= Exercise details =
Please retype the records below exactly, omitting any images.

= Saved entries =
———

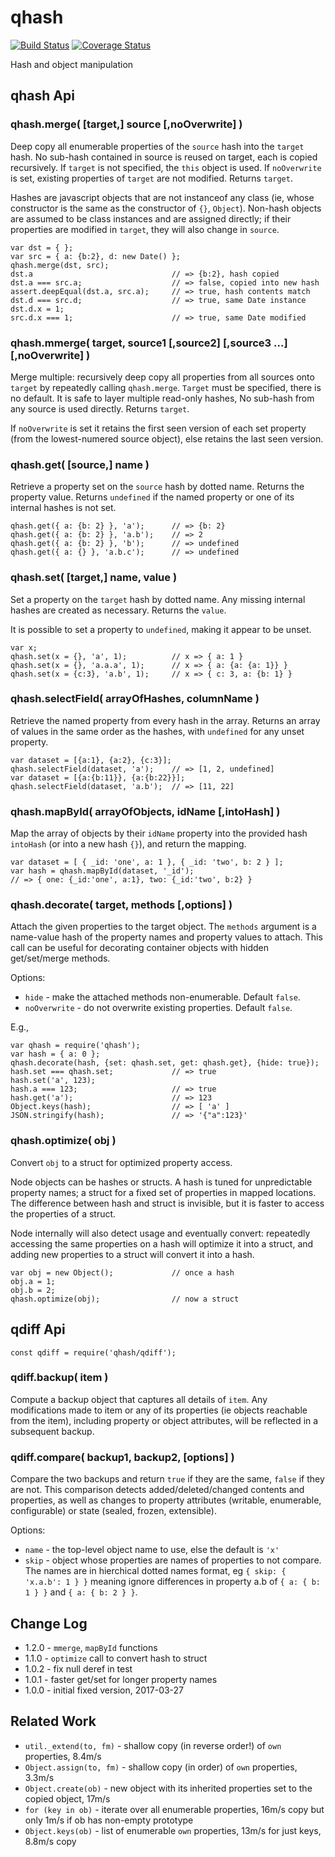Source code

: qhash
================================================================
[![Build Status](https://travis-ci.org/andrasq/node-qhash.svg?branch=master)](https://travis-ci.org/andrasq/node-qhash)
[![Coverage Status](https://codecov.io/github/andrasq/node-qhash/coverage.svg?branch=master)](https://codecov.io/github/andrasq/node-qhash?branch=master)

Hash and object manipulation


qhash Api
----------------------------------------------------------------

### qhash.merge( [target,] source [,noOverwrite] )

Deep copy all enumerable properties of the `source` hash into the `target` hash.  No sub-hash
contained in source is reused on target, each is copied recursively.  If `target`
is not specified, the `this` object is used.  If `noOverwrite` is set, existing
properties of `target` are not modified.  Returns `target`.

Hashes are javascript objects that are not instanceof any class (ie, whose
constructor is the same as the constructor of `{}`, `Object`).  Non-hash objects
are assumed to be class instances and are assigned directly; if their properties
are modified in `target`, they will also change in `source`.

    var dst = { };
    var src = { a: {b:2}, d: new Date() };
    qhash.merge(dst, src);
    dst.a                               // => {b:2}, hash copied
    dst.a === src.a;                    // => false, copied into new hash
    assert.deepEqual(dst.a, src.a);     // => true, hash contents match
    dst.d === src.d;                    // => true, same Date instance
    dst.d.x = 1;
    src.d.x === 1;                      // => true, same Date modified

### qhash.mmerge( target, source1 [,source2] [,source3 ...] [,noOverwrite] )

Merge multiple:  recursively deep copy all properties from all sources onto `target`
by repeatedly calling `qhash.merge`.  `Target` must be specified, there is no default.
It is safe to layer multiple read-only hashes, No sub-hash from any source is used
directly.  Returns `target`.

If `noOverwrite` is set it retains the first seen version of each set property (from
the lowest-numered source object), else retains the last seen version.

### qhash.get( [source,] name )

Retrieve a property set on the `source` hash by dotted name.  Returns the property
value.  Returns `undefined` if the named property or one of its internal hashes is
not set.

    qhash.get({ a: {b: 2} }, 'a');      // => {b: 2}
    qhash.get({ a: {b: 2} }, 'a.b');    // => 2
    qhash.get({ a: {b: 2} }, 'b');      // => undefined
    qhash.get({ a: {} }, 'a.b.c');      // => undefined

### qhash.set( [target,] name, value )

Set a property on the `target` hash by dotted name.  Any missing internal hashes
are created as necessary.  Returns the `value`.

It is possible to set a property to `undefined`, making it appear to be unset.

    var x;
    qhash.set(x = {}, 'a', 1);          // x => { a: 1 }
    qhash.set(x = {}, 'a.a.a', 1);      // x => { a: {a: {a: 1}} }
    qhash.set(x = {c:3}, 'a.b', 1);     // x => { c: 3, a: {b: 1} }

### qhash.selectField( arrayOfHashes, columnName )

Retrieve the named property from every hash in the array.  Returns an array of
values in the same order as the hashes, with `undefined` for any unset property.

    var dataset = [{a:1}, {a:2}, {c:3}];
    qhash.selectField(dataset, 'a');    // => [1, 2, undefined]
    var dataset = [{a:{b:11}}, {a:{b:22}}];
    qhash.selectField(dataset, 'a.b');  // => [11, 22]

### qhash.mapById( arrayOfObjects, idName [,intoHash] )

Map the array of objects by their `idName` property into the provided hash `intoHash`
(or into a new hash `{}`), and return the mapping.

    var dataset = [ { _id: 'one', a: 1 }, { _id: 'two', b: 2 } ];
    var hash = qhash.mapById(dataset, '_id');
    // => { one: {_id:'one', a:1}, two: {_id:'two', b:2} }

### qhash.decorate( target, methods [,options] )

Attach the given properties to the target object.  The `methods` argument is a
name-value hash of the property names and property values to attach.  This call can
be useful for decorating container objects with hidden get/set/merge methods.

Options:
* `hide` - make the attached methods non-enumerable.  Default `false`.
* `noOverwrite` - do not overwrite existing properties. Default `false`.

E.g.,

    var qhash = require('qhash');
    var hash = { a: 0 };
    qhash.decorate(hash, {set: qhash.set, get: qhash.get}, {hide: true});
    hash.set === qhash.set;             // => true
    hash.set('a', 123);
    hash.a === 123;                     // => true
    hash.get('a');                      // => 123
    Object.keys(hash);                  // => [ 'a' ]
    JSON.stringify(hash);               // => '{"a":123}'

### qhash.optimize( obj )

Convert `obj` to a struct for optimized property access.

Node objects can be hashes or structs.  A hash is tuned for unpredictable property
names; a struct for a fixed set of properties in mapped locations.  The difference
between hash and struct is invisible, but it is faster to access the properties of
a struct.

Node internally will also detect usage and eventually convert:  repeatedly
accessing the same properties on a hash will optimize it into a struct, and adding
new properties to a struct will convert it into a hash.

    var obj = new Object();             // once a hash
    obj.a = 1;
    obj.b = 2;
    qhash.optimize(obj);                // now a struct


qdiff Api
----------------------------------------------------------------

    const qdiff = require('qhash/qdiff');

### qdiff.backup( item )

Compute a backup object that captures all details of `item`.  Any modifications made
to item or any of its properties (ie objects reachable from the item), including
property or object attributes, will be reflected in a subsequent backup.

### qdiff.compare( backup1, backup2, [options] )

Compare the two backups and return `true` if they are the same, `false` if they are not.
This comparison detects added/deleted/changed contents and properties, as well as
changes to property attributes (writable, enumerable, configurable) or state (sealed,
frozen, extensible).

Options:

- `name` - the top-level object name to use, else the default is `'x'`
- `skip` - object whose properties are names of properties to not compare.  The names
  are in hierchical dotted names format, eg `{ skip: { 'x.a.b': 1 } }` meaning ignore
  differences in property a.b of `{ a: { b: 1 } }` and `{ a: { b: 2 } }`.


Change Log
----------------

- 1.2.0 - `mmerge`, `mapById` functions
- 1.1.0 - `optimize` call to convert hash to struct
- 1.0.2 - fix null deref in test
- 1.0.1 - faster get/set for longer property names
- 1.0.0 - initial fixed version, 2017-03-27


Related Work
----------------------------------------------------------------

- `util._extend(to, fm)` - shallow copy (in reverse order!) of `own` properties, 8.4m/s
- `Object.assign(to, fm)` - shallow copy (in order) of `own` properties, 3.3m/s
- `Object.create(ob)` - new object with its inherited properties set to the copied object, 17m/s
- `for (key in ob)` - iterate over all enumerable properties, 16m/s copy but only 1m/s if ob has non-empty prototype
- `Object.keys(ob)` - list of enumerable `own` properties, 13m/s for just keys, 8.8m/s copy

———

= Exercise response =
Source code

: qhash
================================================================
[![Build Status](https://travis-ci.org/andrasq/node-qhash.svg?branch=master)](https://travis-ci.org/andrasq/node-qhash)
[![Coverage Status](https://codecov.io/github/andrasq/node-qhash/coverage.svg?branch=master)](https://codecov.io/github/andrasq/node-qhash?branch=master)

Hash and object manipulation


qhash Api
----------------------------------------------------------------

### qhash.merge( [target,] source [,noOverwrite] )

Deep copy all enumerable properties of the `source` hash into the `target` hash.  No sub-hash
contained in source is reused on target, each is copied recursively.  If `target`
is not specified, the `this` object is used.  If `noOverwrite` is set, existing
properties of `target` are not modified.  Returns `target`.

Hashes are javascript objects that are not instanceof any class (ie, whose
constructor is the same as the constructor of `{}`, `Object`).  Non-hash objects
are assumed to be class instances and are assigned directly; if their properties
are modified in `target`, they will also change in `source`.

    var dst = { };
    var src = { a: {b:2}, d: new Date() };
    qhash.merge(dst, src);
    dst.a                               // => {b:2}, hash copied
    dst.a === src.a;                    // => false, copied into new hash
    assert.deepEqual(dst.a, src.a);     // => true, hash contents match
    dst.d === src.d;                    // => true, same Date instance
    dst.d.x = 1;
    src.d.x === 1;                      // => true, same Date modified

### qhash.mmerge( target, source1 [,source2] [,source3 ...] [,noOverwrite] )

Merge multiple:  recursively deep copy all properties from all sources onto `target`
by repeatedly calling `qhash.merge`.  `Target` must be specified, there is no default.
It is safe to layer multiple read-only hashes, No sub-hash from any source is used
directly.  Returns `target`.

If `noOverwrite` is set it retains the first seen version of each set property (from
the lowest-numered source object), else retains the last seen version.

### qhash.get( [source,] name )

Retrieve a property set on the `source` hash by dotted name.  Returns the property
value.  Returns `undefined` if the named property or one of its internal hashes is
not set.

    qhash.get({ a: {b: 2} }, 'a');      // => {b: 2}
    qhash.get({ a: {b: 2} }, 'a.b');    // => 2
    qhash.get({ a: {b: 2} }, 'b');      // => undefined
    qhash.get({ a: {} }, 'a.b.c');      // => undefined

### qhash.set( [target,] name, value )

Set a property on the `target` hash by dotted name.  Any missing internal hashes
are created as necessary.  Returns the `value`.

It is possible to set a property to `undefined`, making it appear to be unset.

    var x;
    qhash.set(x = {}, 'a', 1);          // x => { a: 1 }
    qhash.set(x = {}, 'a.a.a', 1);      // x => { a: {a: {a: 1}} }
    qhash.set(x = {c:3}, 'a.b', 1);     // x => { c: 3, a: {b: 1} }

### qhash.selectField( arrayOfHashes, columnName )

Retrieve the named property from every hash in the array.  Returns an array of
values in the same order as the hashes, with `undefined` for any unset property.

    var dataset = [{a:1}, {a:2}, {c:3}];
    qhash.selectField(dataset, 'a');    // => [1, 2, undefined]
    var dataset = [{a:{b:11}}, {a:{b:22}}];
    qhash.selectField(dataset, 'a.b');  // => [11, 22]

### qhash.mapById( arrayOfObjects, idName [,intoHash] )

Map the array of objects by their `idName` property into the provided hash `intoHash`
(or into a new hash `{}`), and return the mapping.

    var dataset = [ { _id: 'one', a: 1 }, { _id: 'two', b: 2 } ];
    var hash = qhash.mapById(dataset, '_id');
    // => { one: {_id:'one', a:1}, two: {_id:'two', b:2} }

### qhash.decorate( target, methods [,options] )

Attach the given properties to the target object.  The `methods` argument is a
name-value hash of the property names and property values to attach.  This call can
be useful for decorating container objects with hidden get/set/merge methods.

Options:
* `hide` - make the attached methods non-enumerable.  Default `false`.
* `noOverwrite` - do not overwrite existing properties. Default `false`.

E.g.,

    var qhash = require('qhash');
    var hash = { a: 0 };
    qhash.decorate(hash, {set: qhash.set, get: qhash.get}, {hide: true});
    hash.set === qhash.set;             // => true
    hash.set('a', 123);
    hash.a === 123;                     // => true
    hash.get('a');                      // => 123
    Object.keys(hash);                  // => [ 'a' ]
    JSON.stringify(hash);               // => '{"a":123}'

### qhash.optimize( obj )

Convert `obj` to a struct for optimized property access.

Node objects can be hashes or structs.  A hash is tuned for unpredictable property
names; a struct for a fixed set of properties in mapped locations.  The difference
between hash and struct is invisible, but it is faster to access the properties of
a struct.

Node internally will also detect usage and eventually convert:  repeatedly
accessing the same properties on a hash will optimize it into a struct, and adding
new properties to a struct will convert it into a hash.

    var obj = new Object();             // once a hash
    obj.a = 1;
    obj.b = 2;
    qhash.optimize(obj);                // now a struct


qdiff Api
----------------------------------------------------------------

    const qdiff = require('qhash/qdiff');

### qdiff.backup( item )

Compute a backup object that captures all details of `item`.  Any modifications made
to item or any of its properties (ie objects reachable from the item), including
property or object attributes, will be reflected in a subsequent backup.

### qdiff.compare( backup1, backup2, [options] )

Compare the two backups and return `true` if they are the same, `false` if they are not.
This comparison detects added/deleted/changed contents and properties, as well as
changes to property attributes (writable, enumerable, configurable) or state (sealed,
frozen, extensible).

Options:

- `name` - the top-level object name to use, else the default is `'x'`
- `skip` - object whose properties are names of properties to not compare.  The names
  are in hierchical dotted names format, eg `{ skip: { 'x.a.b': 1 } }` meaning ignore
  differences in property a.b of `{ a: { b: 1 } }` and `{ a: { b: 2 } }`.


Change Log
----------------

- 1.2.0 - `mmerge`, `mapById` functions
- 1.1.0 - `optimize` call to convert hash to struct
- 1.0.2 - fix null deref in test
- 1.0.1 - faster get/set for longer property names
- 1.0.0 - initial fixed version, 2017-03-27


Related Work
----------------------------------------------------------------

- `util._extend(to, fm)` - shallow copy (in reverse order!) of `own` properties, 8.4m/s
- `Object.assign(to, fm)` - shallow copy (in order) of `own` properties, 3.3m/s
- `Object.create(ob)` - new object with its inherited properties set to the copied object, 17m/s
- `for (key in ob)` - iterate over all enumerable properties, 16m/s copy but only 1m/s if ob has non-empty prototype
- `Object.keys(ob)` - list of enumerable `own` properties, 13m/s for just keys, 8.8m/s copy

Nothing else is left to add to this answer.